I am playing around with ML models to forecast a time series. I'd like to generate a sklearn pipeline like

from sklearn.preprocessing import FunctionTransformer
from sklearn.pipeline import Pipeline
from sklearn.impute import SimpleImputer
from sklearn.preprocessing import StandardScaler

pipe = Pipeline(
    steps=[
        ("gen", FunctionTransformer(generate_features)),
        ("imp_nan", SimpleImputer(strategy="median")),
        ("scale", StandardScaler()),
        ("reg", keras.wrappers.scikit_learn.KerasRegressor(build_model, epochs=35))
    ]
)

Where generate_features takes in my data X and produces a collection of features for a given timestamp. For example a 5 day rolling standard deviation. However, my target y could have a different shape.

For example, I may want to forecast 5 hours in the future (and so my target will have a date time index with period 5 hours), but my input data could have a frequency of 1 min (and so initially an index with period 1 min that gets transformed into a period of 5 hours). This leads to issues when trying to cross validate. For example, if I use

splitter = TimeSeriesSplit(n_splits=3)
grid = GridSearchCV(pipe, {"gen__kw_args": [{"windows": (2,4,6)},]}, cv=splitter)
grid.fit(X_train, y_train)

I immediately get an error telling me the shape of X_train and y_train are not the same.

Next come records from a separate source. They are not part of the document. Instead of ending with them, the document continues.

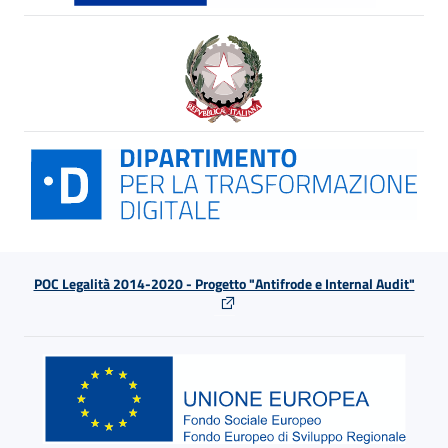
POC Legalità 2014-2020 - Progetto "Antifrode e Internal Audit"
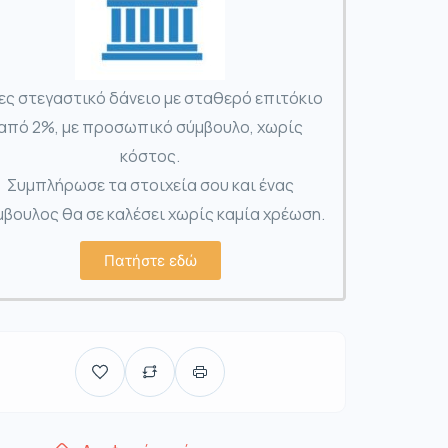
ες στεγαστικό δάνειο με σταθερό επιτόκιο
από 2%, με προσωπικό σύμβουλο, χωρίς
κόστος.
Συμπλήρωσε τα στοιχεία σου και ένας
βουλος θα σε καλέσει χωρίς καμία χρέωση.
Πατήστε εδώ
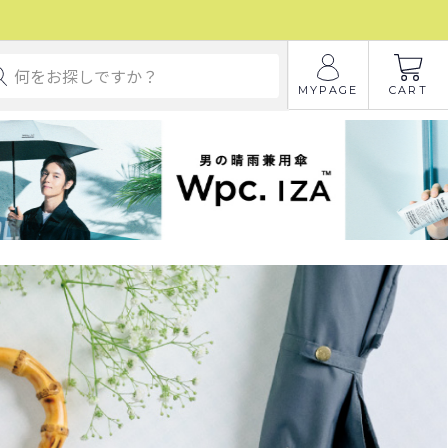
MYPAGE
CART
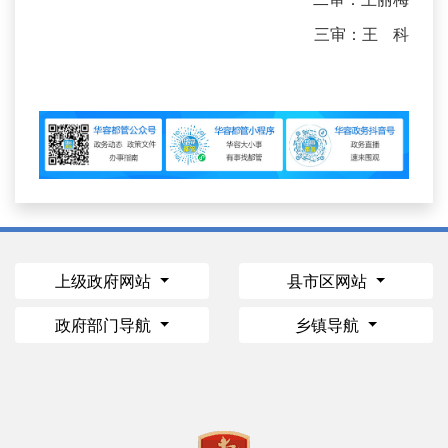
三审：王 科
上级政府网站
县市区网站
政府部门导航
乡镇导航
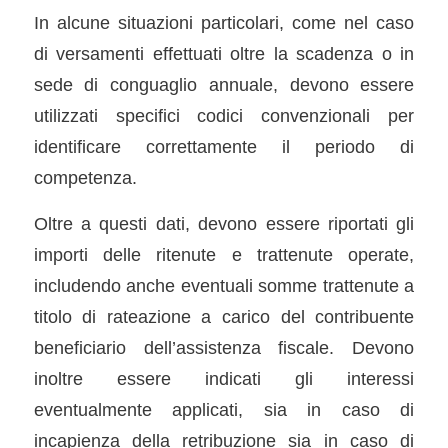
In alcune situazioni particolari, come nel caso
di versamenti effettuati oltre la scadenza o in
sede di conguaglio annuale, devono essere
utilizzati specifici codici convenzionali per
identificare correttamente il periodo di
competenza.
Oltre a questi dati, devono essere riportati gli
importi delle ritenute e trattenute operate,
includendo anche eventuali somme trattenute a
titolo di rateazione a carico del contribuente
beneficiario dell’assistenza fiscale. Devono
inoltre essere indicati gli interessi
eventualmente applicati, sia in caso di
incapienza della retribuzione sia in caso di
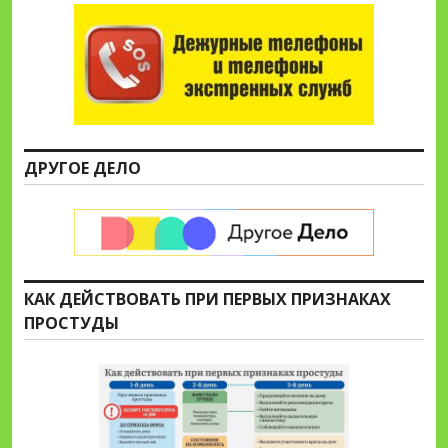
ДРУГОЕ ДЕЛО
КАК ДЕЙСТВОВАТЬ ПРИ ПЕРВЫХ ПРИЗНАКАХ
ПРОСТУДЫ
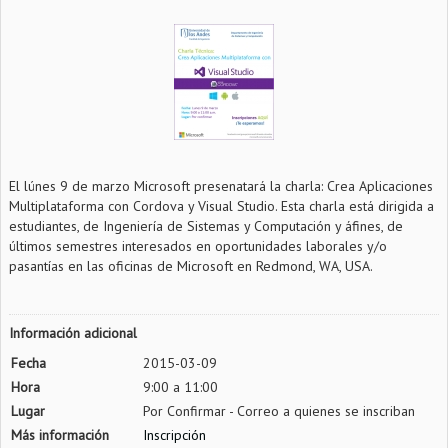
El lúnes 9 de marzo Microsoft presenatará la charla: Crea Aplicaciones
Multiplataforma con Cordova y Visual Studio. Esta charla está dirigida a
estudiantes, de Ingeniería de Sistemas y Computación y áfines, de
últimos semestres interesados en oportunidades laborales y/o
pasantías en las oficinas de Microsoft en Redmond, WA, USA.
Información adicional
Fecha
2015-03-09
Hora
9:00 a 11:00
Lugar
Por Confirmar - Correo a quienes se inscriban
Más información
Inscripción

This makes sense because the splitter needs to be used on both X and y.

I want to do this because I'd like to perform a grid cv on the parameters of my generate_features function (as well as the parameters of my model...)

My Question

Is there a nice way to create a pipeline and perform cross validation on time series feature generation when our input shape of X could be different to our input shape of y?